NOTE: To control smart gadgets, you can consider an ethernet hub which differs from smart hubs. Similar to USB hubs, it is just a power strip for USB devices.
The Speed of a Hub
As to the speed of Ethernet hubs, it varies across either network data rate or bandwidth. Ethernet hubs must have at least 10 Mbps compared to the modern hub that has 100 Mbps. Generally, it offers both 10 Mbps and 100 Mbps. It is commonly known as dual-speed or 10/100 hubs.

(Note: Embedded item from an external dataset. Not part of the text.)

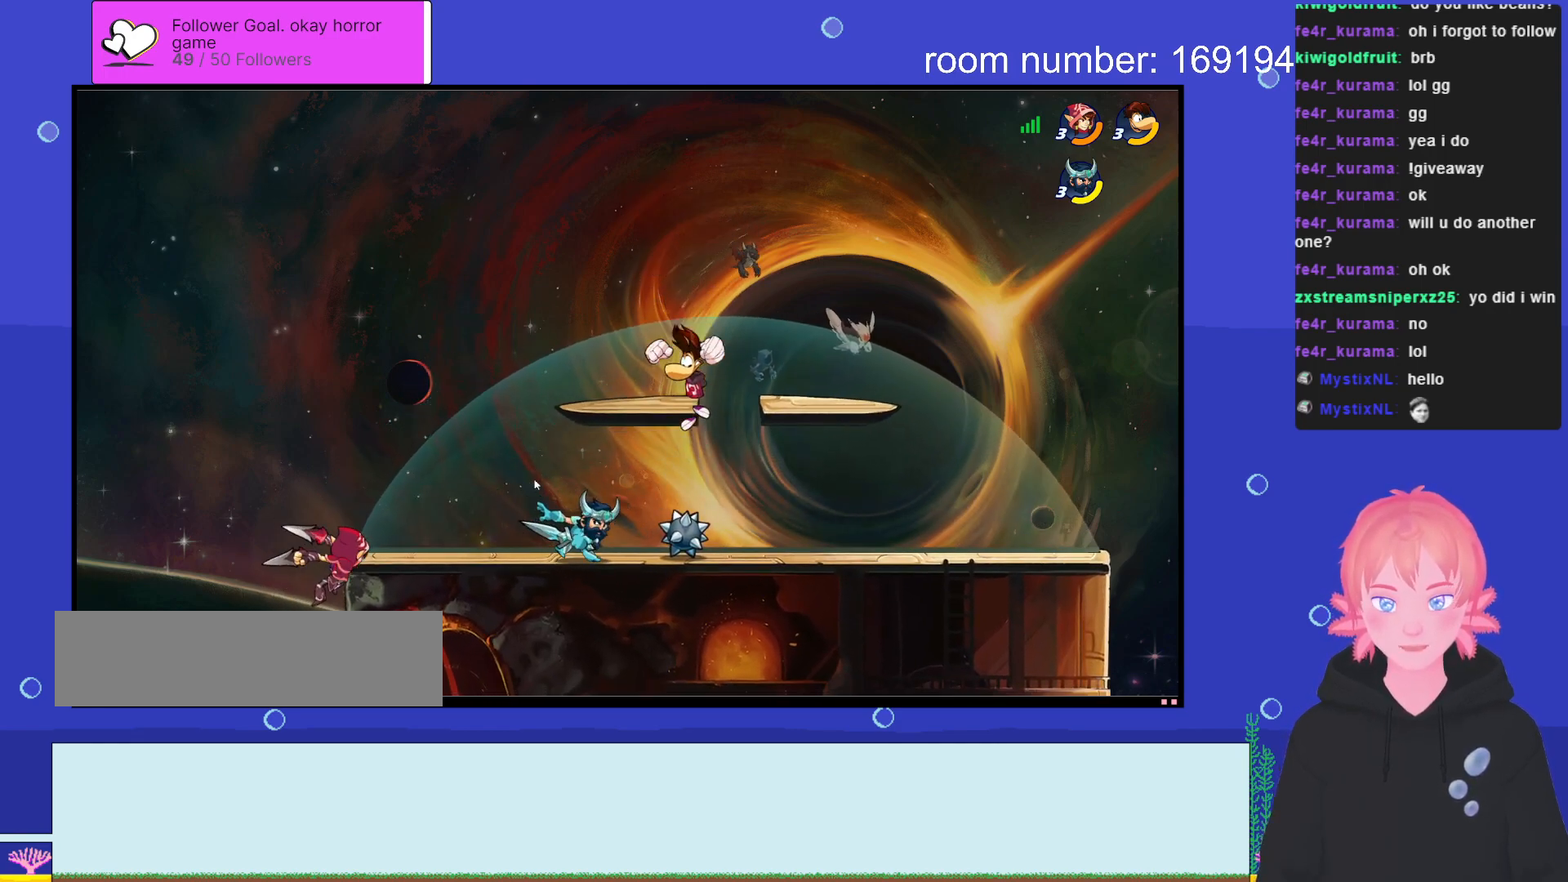
{"keys": ["d"], "events": [[83, "d", "up"], [216, "a", "down"], [266, "a", "up"], [350, "d", "down"]]}
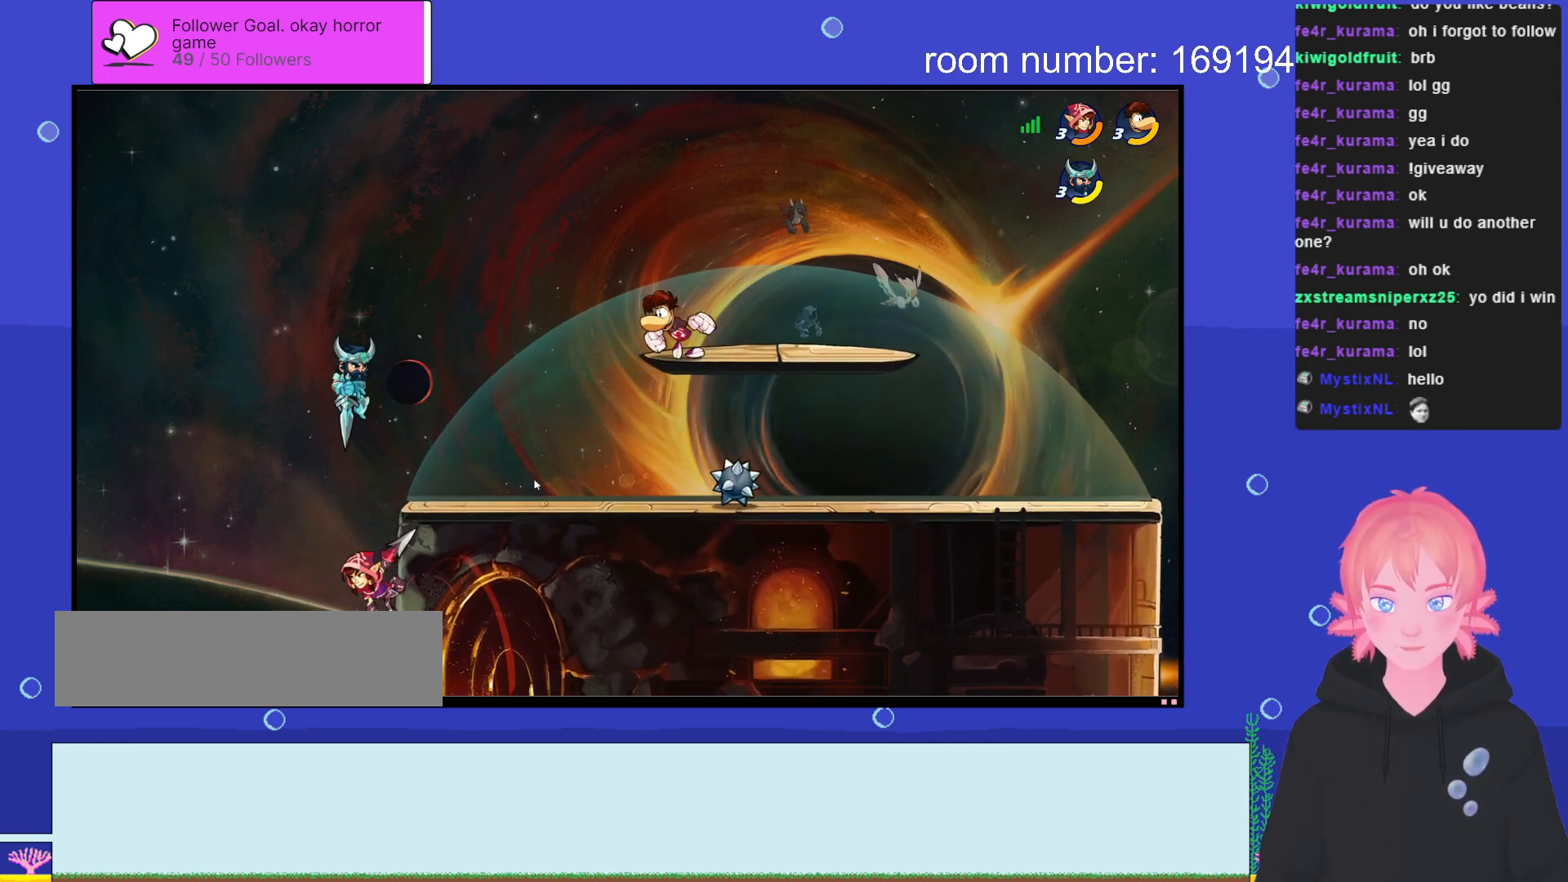
{"keys": ["d"], "events": [[33, "d", "up"], [66, "a", "down"], [333, "a", "up"], [416, "d", "down"]]}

The number of ports differs in the Ethernet hub. The most common in-home networks have ethernet hubs of 4 and 5-ports. There is also an 8 and 16-port hub, which may only be used in home and office environments. If you want to have a broader range in the total number of devices that a hub network can operate, hubs may be connected in a process called daisy-chaining.
To distinguish between an Older Ethernet hub and a Modern hub, the former is larger and noisy because it has a built-in fan to lower heat, while the latter is noiseless and designed smaller for mobility.
NOTE: It controls a 1-Layer device in the OSI model.
Passive, Active, and Intelligent Hubs
The three basic kinds of hubs are as follows:
- Active Hubs - it operates amplification similar to a repeater.
- Intelligent Hubs - it has more characteristics necessary for business operations. Such a sensible hub is classically loadable. It means that it is invented with multiple units placed on top as a way to save space. Intelligent Ethernet hubs also incorporate proficient remote management through Virtual LAN (VLAN) and SNMP support.
- Passive Hubs - before broadcasting out the network, passive hubs do not amplify incoming packets' signal.
NOTE: A word concentrator denotes a passive hub, and the multiport repeater then justifies the active hub.
How to Work with Ethernet Hubs?
To work with ethernet hub networks, first, you must have to connect the ethernet cable into the unit and then link the end cable to a network interface card (NIC) device. The standard Ethernet cables and the RJ-45 connectors shall be accepted by all ethernet hubs. Ethernet hubs can be joined with each other, with other routers, or switches to expand a network and cater to more devices.
When to Use an Ethernet Hub?
If you need to get an ample range of networks, you can use the hub for that. Also, it is helpful within the time being while substituting an inoperative system. Nonetheless, hubs shall be used if its operation is not severely an issue on the network.
Hubs are not the same as switches and routers. Everything that the data packets have received at the hub is transmitted to every port. This action is irrespective of which port initiating device you are using. The rationale is that the hub cannot recognize which device requested the data compared to a router or a switch. As a result, the network may experience degradation in its operation.